— Problem details —
Please copy out every line of the listing below in which the word "Білько" appears.

— Exercise inputs —
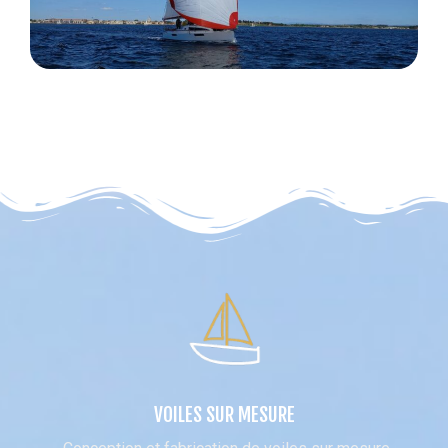
VOILES SUR MESURE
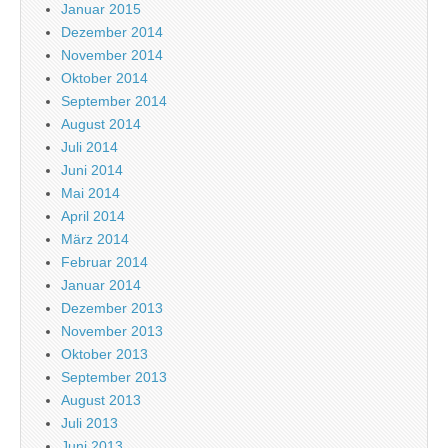
Januar 2015
Dezember 2014
November 2014
Oktober 2014
September 2014
August 2014
Juli 2014
Juni 2014
Mai 2014
April 2014
März 2014
Februar 2014
Januar 2014
Dezember 2013
November 2013
Oktober 2013
September 2013
August 2013
Juli 2013
Juni 2013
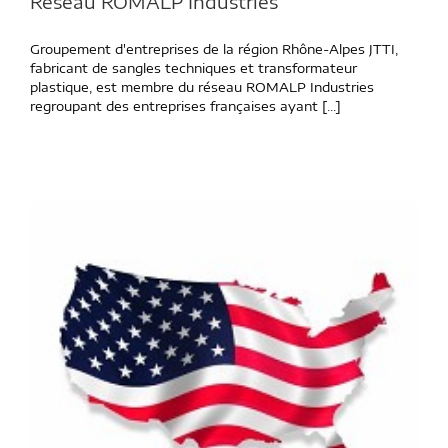
Réseau ROMALP Industries
Groupement d'entreprises de la région Rhône-Alpes JTTI,
fabricant de sangles techniques et transformateur
plastique, est membre du réseau ROMALP Industries
regroupant des entreprises françaises ayant [...]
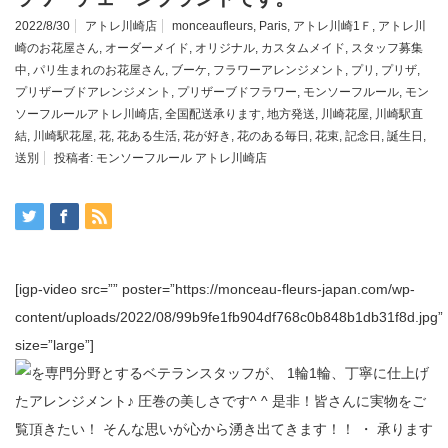
2022/8/30
アトレ川崎店
monceaufleurs
,
Paris
,
アトレ川崎1Ｆ
,
アトレ川
崎のお花屋さん
,
オーダーメイド
,
オリジナル
,
カスタムメイド
,
スタッフ募集
中
,
パリ生まれのお花屋さん
,
ブーケ
,
フラワーアレンジメント
,
プリ
,
プリザ
,
プリザーブドアレンジメント
,
プリザーブドフラワー
,
モンソーフルール
,
モン
ソーフルールアトレ川崎店
,
全国配送承ります
,
地方発送
,
川崎花屋
,
川崎駅直
結
,
川崎駅花屋
,
花
,
花ある生活
,
花が好き
,
花のある毎日
,
花束
,
記念日
,
誕生日
,
送別
投稿者:
モンソーフルール アトレ川崎店
[igp-video src=”” poster=”https://monceau-fleurs-japan.com/wp-
content/uploads/2022/08/99b9fe1fb904df768c0b848b1db31f8d.jpg”
size=”large”]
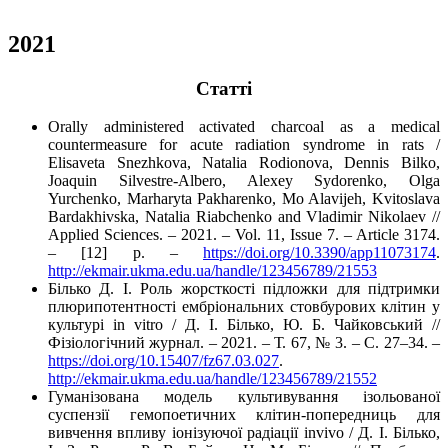
2021
Cтатті
Orally administered activated charcoal as a medical
countermeasure for acute radiation syndrome in rats /
Elisaveta Snezhkova, Natalia Rodionova, Dennis Bilko,
Joaquin Silvestre-Albero, Alexey Sydorenko, Olga
Yurchenko, Marharyta Pakharenko, Mo Alavijeh, Kvitoslava
Bardakhivska, Natalia Riabchenko and Vladimir Nikolaev //
Applied Sciences. – 2021. – Vol. 11, Issue 7. – Article 3174.
– [12] p. –
https://doi.org/10.3390/app11073174
.
http://ekmair.ukma.edu.ua/handle/123456789/21553
Білько Д. І. Роль жорсткості підложки для підтримки
плюрипотентності ембріональних стовбурових клітин у
культурі in vitro / Д. І. Білько, Ю. Б. Чайковський //
Фізіологічний журнал. – 2021. – Т. 67, № 3. – С. 27–34. –
https://doi.org/10.15407/fz67.03.027
.
http://ekmair.ukma.edu.ua/handle/123456789/21552
Гуманізована модель культивування ізольованої
суспензії гемопоетичних клітин-попередниць для
вивчення впливу іонізуючої радіації invivo / Д. І. Білько,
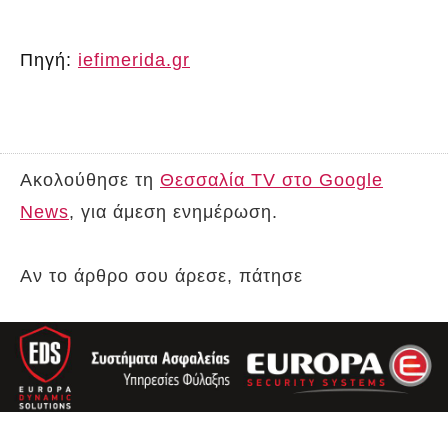
Πηγή:
iefimerida.gr
Ακολούθησε τη
Θεσσαλία TV στο Google
News
, για άμεση ενημέρωση.
Αν το άρθρο σου άρεσε, πάτησε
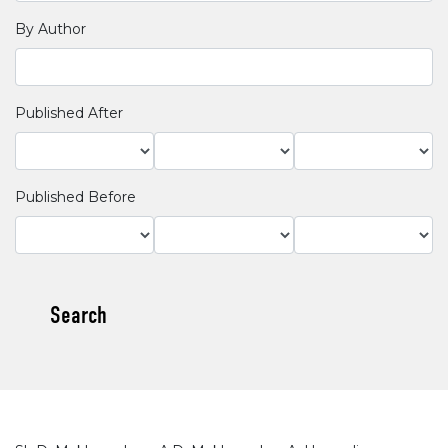
By Author
Published After
Published Before
Search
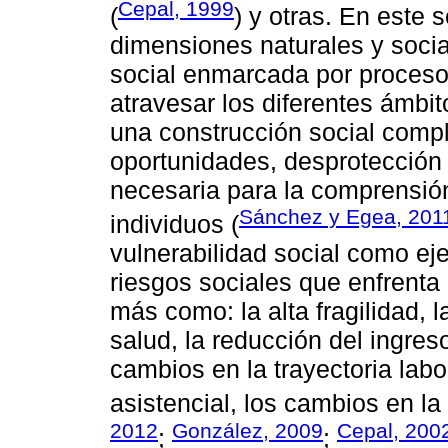
Cepal, 1999
(
) y otras. En este 
dimensiones naturales y social
social enmarcada por proceso
atravesar los diferentes ámbi
una construcción social compl
oportunidades, desprotección 
necesaria para la comprensión
Sánchez y Egea, 201
individuos (
vulnerabilidad social como eje
riesgos sociales que enfrenta
más como: la alta fragilidad, 
salud, la reducción del ingres
cambios en la trayectoria labo
asistencial, los cambios en la 
2012
González, 2009
Cepal, 200
;
;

— Response for this exercise —
Білько Д. І. Роль жорсткості підложки для підтримки
культурі in vitro / Д. І. Білько, Ю. Б. Чайковський //
вивчення впливу іонізуючої радіації invivo / Д. І. Білько,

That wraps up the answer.